It was fault for the Council to initially agree Mr X was eligible to keep his larger bin. I recognise this error would have caused Mr X annoyance and did not properly manage his expectations about the bin he would be able to use. But that is not sufficient injustice to Mr X, stemming from that error, to justify an investigation. The Council has also apologised for the error, which is in line with the outcome we may have sought had the Council not already provided it. There is no different outcome we would achieve from investigating.

Mr X says the bin is not big enough for his household’s general waste, causing him other inconveniences. But these claimed injustice does not stem from any fault by the Council; they stem from the Council applying its bin policy as normal to Mr X’s household. There is not enough evidence that the Council correcting its initial error, so its decision on Mr X’s bin was in line with its policy, involved fault. It was a decision the Council was entitled to make once it had adopted its policy. There is not enough evidence of Council fault causing Mr X’s claimed injustices to warrant investigation.

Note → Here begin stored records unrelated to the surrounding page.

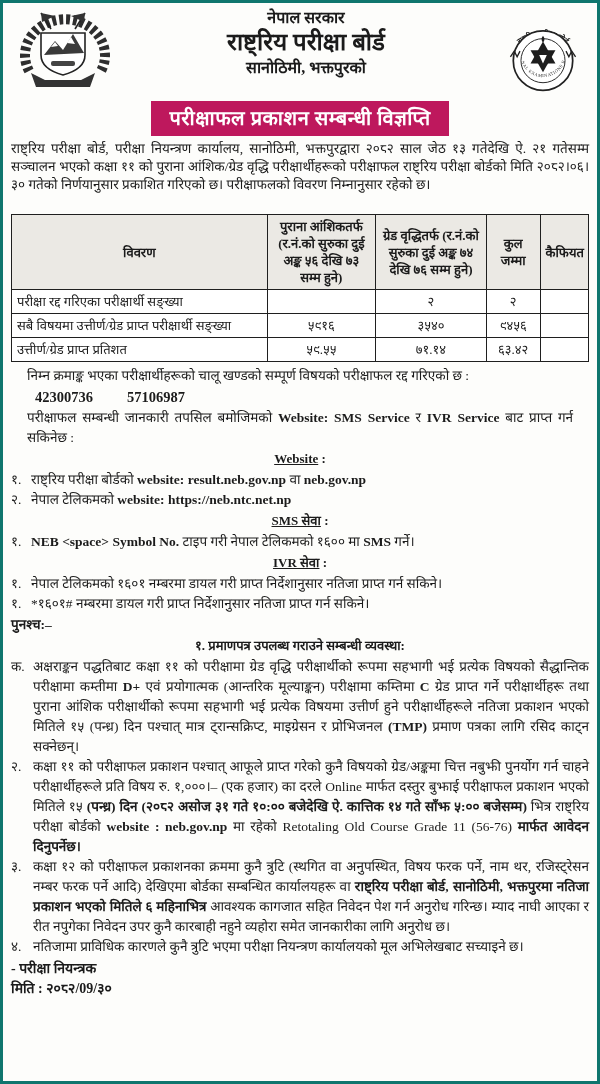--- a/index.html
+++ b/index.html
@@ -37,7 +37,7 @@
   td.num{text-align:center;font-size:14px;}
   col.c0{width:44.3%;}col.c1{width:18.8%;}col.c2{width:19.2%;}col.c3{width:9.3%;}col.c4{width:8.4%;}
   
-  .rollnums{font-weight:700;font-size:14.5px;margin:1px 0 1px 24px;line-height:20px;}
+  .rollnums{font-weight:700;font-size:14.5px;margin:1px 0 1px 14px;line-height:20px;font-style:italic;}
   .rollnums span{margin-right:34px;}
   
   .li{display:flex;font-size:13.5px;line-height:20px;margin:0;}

Mr X wants the Council to give him back his larger bin. We cannot order a council to not comply with a policy, which is what would be required to get the remedy Mr X seeks. That we cannot achieve the outcome Mr X wants from his complaint is a further reason for us not to investigate.

Final decision

We will not investigate Mr X’s complaint because: the Council’s fault did not cause him a significant personal injustice which warrants us investigating; and the Council has apologised for the fault, and we would not achieve any different outcome from investigating; and there is not enough evidence of fault in the Council applying its general bin policy to his household to justify an investigation; and we cannot achieve the outcome he seeks from his complaint.